(Excerpts from a dataset)
Start of Block

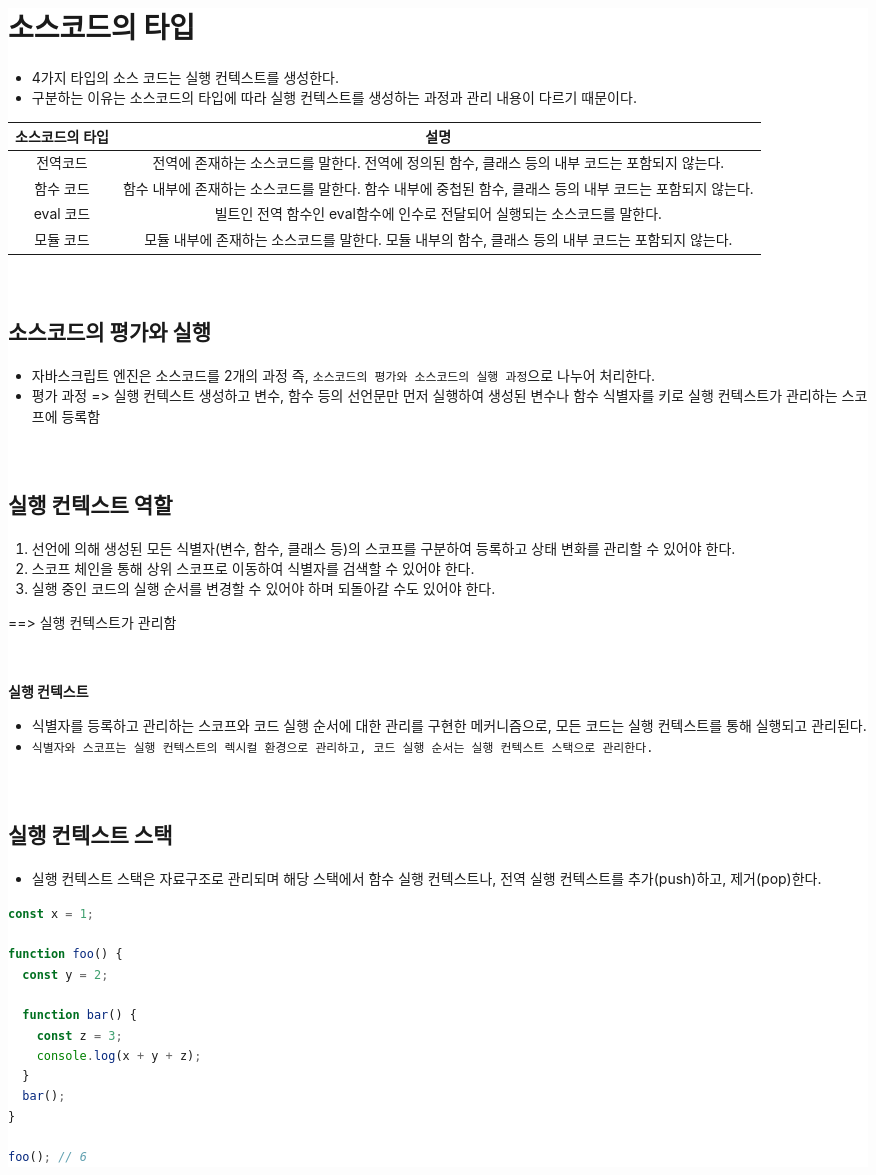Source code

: # 소스코드의 타입

- 4가지 타입의 소스 코드는 실행 컨텍스트를 생성한다.
- 구분하는 이유는 소스코드의 타입에 따라 실행 컨텍스트를 생성하는 과정과 관리 내용이 다르기 때문이다.

| 소스코드의 타입 |                                                   설명                                                    |
| :-------------: | :-------------------------------------------------------------------------------------------------------: |
|    전역코드     |      전역에 존재하는 소스코드를 말한다. 전역에 정의된 함수, 클래스 등의 내부 코드는 포함되지 않는다.      |
|    함수 코드    | 함수 내부에 존재하는 소스코드를 말한다. 함수 내부에 중첩된 함수, 클래스 등의 내부 코드는 포함되지 않는다. |
|    eval 코드    |                 빌트인 전역 함수인 eval함수에 인수로 전달되어 실행되는 소스코드를 말한다.                 |
|    모듈 코드    |    모듈 내부에 존재하는 소스코드를 말한다. 모듈 내부의 함수, 클래스 등의 내부 코드는 포함되지 않는다.     |

<br>


## 소스코드의 평가와 실행

- 자바스크립트 엔진은 소스코드를 2개의 과정 즉, `소스코드의 평가와 소스코드의 실행 과정`으로 나누어 처리한다.
- 평가 과정 => 실행 컨텍스트 생성하고 변수, 함수 등의 선언문만 먼저 실행하여 생성된 변수나 함수 식별자를 키로 실행 컨텍스트가 관리하는 스코프에 등록함


<br>

## 실행 컨텍스트 역할

1. 선언에 의해 생성된 모든 식별자(변수, 함수, 클래스 등)의 스코프를 구분하여 등록하고 상태 변화를 관리할 수 있어야 한다.
2. 스코프 체인을 통해 상위 스코프로 이동하여 식별자를 검색할 수 있어야 한다.
3. 실행 중인 코드의 실행 순서를 변경할 수 있어야 하며 되돌아갈 수도 있어야 한다.

==> 실행 컨텍스트가 관리함

<br>

**실행 컨텍스트**

- 식별자를 등록하고 관리하는 스코프와 코드 실행 순서에 대한 관리를 구현한 메커니즘으로, 모든 코드는 실행 컨텍스트를 통해 실행되고 관리된다.
- `식별자와 스코프는 실행 컨텍스트의 렉시컬 환경으로 관리하고, 코드 실행 순서는 실행 컨텍스트 스택으로 관리한다.`

<br>

## 실행 컨텍스트 스택

- 실행 컨텍스트 스택은 자료구조로 관리되며 해당 스택에서 함수 실행 컨텍스트나, 전역 실행 컨텍스트를 추가(push)하고, 제거(pop)한다.

```javascript
const x = 1;

function foo() {
  const y = 2;

  function bar() {
    const z = 3;
    console.log(x + y + z);
  }
  bar();
}

foo(); // 6
```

End of Block

**TASK**. Keep every word of the data as it is when you write it out, but drop the pictures.

**EXERCISE SOLUTION**.
Source code

: # 소스코드의 타입

- 4가지 타입의 소스 코드는 실행 컨텍스트를 생성한다.
- 구분하는 이유는 소스코드의 타입에 따라 실행 컨텍스트를 생성하는 과정과 관리 내용이 다르기 때문이다.

| 소스코드의 타입 |                                                   설명                                                    |
| :-------------: | :-------------------------------------------------------------------------------------------------------: |
|    전역코드     |      전역에 존재하는 소스코드를 말한다. 전역에 정의된 함수, 클래스 등의 내부 코드는 포함되지 않는다.      |
|    함수 코드    | 함수 내부에 존재하는 소스코드를 말한다. 함수 내부에 중첩된 함수, 클래스 등의 내부 코드는 포함되지 않는다. |
|    eval 코드    |                 빌트인 전역 함수인 eval함수에 인수로 전달되어 실행되는 소스코드를 말한다.                 |
|    모듈 코드    |    모듈 내부에 존재하는 소스코드를 말한다. 모듈 내부의 함수, 클래스 등의 내부 코드는 포함되지 않는다.     |

<br>


## 소스코드의 평가와 실행

- 자바스크립트 엔진은 소스코드를 2개의 과정 즉, `소스코드의 평가와 소스코드의 실행 과정`으로 나누어 처리한다.
- 평가 과정 => 실행 컨텍스트 생성하고 변수, 함수 등의 선언문만 먼저 실행하여 생성된 변수나 함수 식별자를 키로 실행 컨텍스트가 관리하는 스코프에 등록함


<br>

## 실행 컨텍스트 역할

1. 선언에 의해 생성된 모든 식별자(변수, 함수, 클래스 등)의 스코프를 구분하여 등록하고 상태 변화를 관리할 수 있어야 한다.
2. 스코프 체인을 통해 상위 스코프로 이동하여 식별자를 검색할 수 있어야 한다.
3. 실행 중인 코드의 실행 순서를 변경할 수 있어야 하며 되돌아갈 수도 있어야 한다.

==> 실행 컨텍스트가 관리함

<br>

**실행 컨텍스트**

- 식별자를 등록하고 관리하는 스코프와 코드 실행 순서에 대한 관리를 구현한 메커니즘으로, 모든 코드는 실행 컨텍스트를 통해 실행되고 관리된다.
- `식별자와 스코프는 실행 컨텍스트의 렉시컬 환경으로 관리하고, 코드 실행 순서는 실행 컨텍스트 스택으로 관리한다.`

<br>

## 실행 컨텍스트 스택

- 실행 컨텍스트 스택은 자료구조로 관리되며 해당 스택에서 함수 실행 컨텍스트나, 전역 실행 컨텍스트를 추가(push)하고, 제거(pop)한다.

```javascript
const x = 1;

function foo() {
  const y = 2;

  function bar() {
    const z = 3;
    console.log(x + y + z);
  }
  bar();
}

foo(); // 6
```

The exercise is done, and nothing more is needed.